‘Risky behavior’ in four downstate counties prompts Pritzker warnings as state sees 1,532 new COVID-19 cases.
Those four counties scattered across the state — Adams, LaSalle, Peoria and Randolph — are at a “warning level” after officials traced outbreaks to lax masking requirements at bars, youth sports and other high-risk gatherings.
Gov. J.B. Pritzker’s office on Friday singled out four downstate counties for coronavirus outbreaks tied to “business and risky behavior,” as the state zeroes in on COVID-19 hot spots in an effort to prevent a gradual statewide case increase from escalating into a full-blown resurgence.
Those four counties scattered across the state — Adams, LaSalle, Peoria and Randolph — are at a “warning level” after officials traced outbreaks to lax masking requirements at bars, youth sports and other high-risk gatherings, according to the Illinois Department of Public Health.
Many of their new cases have been confirmed in people 29 or younger, the demographic health officials have said is behind Illinois’ steady case increase over the last month.
And they’re among the latest 1,532 cases confirmed statewide, marking Illinois’ third straight day with a four-digit caseload. It’s the 11th time July has seen a 1,000-plus day, compared to just twice in June.
The new cases were confirmed among 44,330 tests received by the state, keeping Illinois’ rolling test positivisty rate at 3.4% over the last week.
That rate is up from 2.5% two weeks ago, a rise that Illinois Public Health Director Dr. Ngozi Ezike has stressed is not due to the state’s massive uptick in testing capacity in July.
“Actually, if you do more testing, your positivity should go down,” Ezike said earlier this week. “So, yes, we’re seeing increased transmission.”
Since the state hit a three-month low with 462 new cases reported June 22, Illinois has averaged 976 new cases per day. Thursday’s case total of 1,624 was the highest the state had seen in two months.
The health department sounded the alarm on the four “warning level” counties two days after Pritzker called on “virus deniers” and anyone who hasn’t been wearing their face coverings to get with the program.
“The enemy is not your mask. If you’re not wearing a mask in public, you’re endangering everyone around you, so the enemy is you,” the Democratic governor said Wednesday.
The problem counties fall in three separate regions of Pritzker’s plan to target potential hotbeds of viral resurgence.
In Adams County in west-central Illinois, the state health department tied outbreaks to large social events, places of worship, youth sports, and travel to the hotspot states of Missouri and Iowa.

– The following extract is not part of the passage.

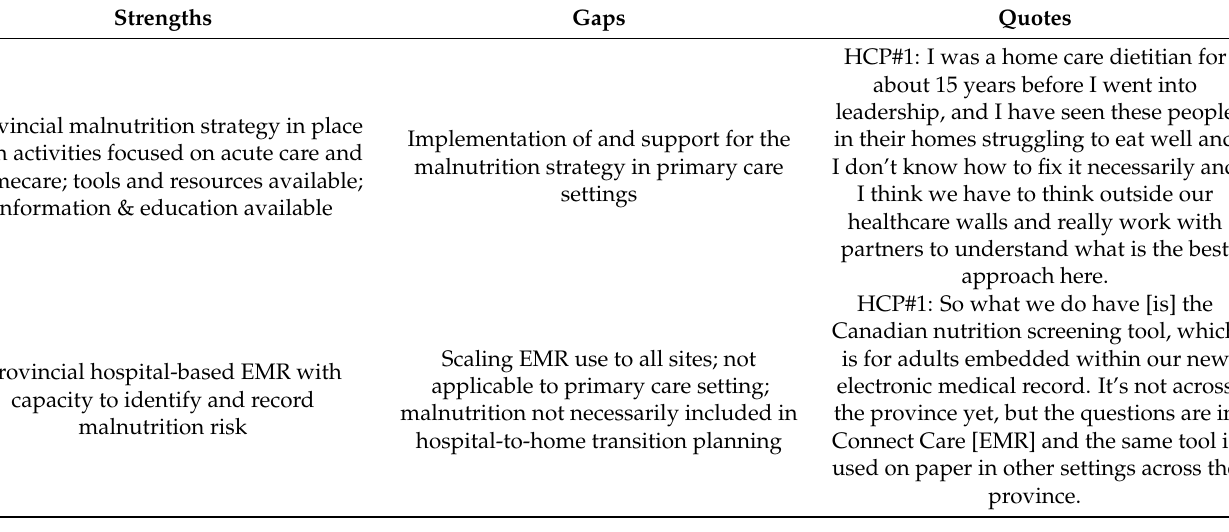
Table 3. Current state strengths and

LaSalle County, in north-central Illinois, was singled out for social gatherings, younger people flocking to bars and “inconsistencies with masking requirements.”
Fourth of July parties sparked outbreaks in centrally located Peoria County, as well as travelers to Florida, Iowa, Texas and Wisconsin, state health officials said.
Randolph is in the Metro East region near St. Louis, an area Pritzker has warned is “dangerously close” to a state intervention — one that could potentially result in some businesses shutting down.
“Numerous” bars there haven’t complied with social distancing and masking guidelines, and more cases were tied to a party attended by more than 200 people, officials said Friday.
Chicago and suburban Cook County aren’t at the state’s warning level, though officials flagged both for relatively high case rates: 64 cases per 100,000 people in the city, and 56 per 100,000 in the suburbs.
Overall, Illinois’ positivity rate is still less than half those of most nearby states.
And while cases have been on the rise, daily death tolls have remained about level. The state health department announced 19 more deaths have been attributed to the virus, which mirrors July’s daily average.
The state averaged 98 deaths per day during its peak month of May, and 51 deaths per day as the state’s pandemic curve flattened through June.
Since mid-March, the coronavirus has claimed 7,385 lives in Illinois. A total of 168,457 people have been confirmed carrying the virus among more than 2.4 million tested.
Officials have said young people account for most of the new cases, but nursing homes and other long-term care facilities still account for more than half the state’s coronavirus death toll: 4,062 deaths among the 24,106 cases tied to those facilities.
Additionally, the state on Friday updated its tally of “probable” but untested cases of the coronavirus: 192 more deaths and 1,242 nonfatal infections.
As of Thursday night, 1,471 people were hospitalized with COVID-19 across the state, with 325 in intensive care units and 115 on ventilators.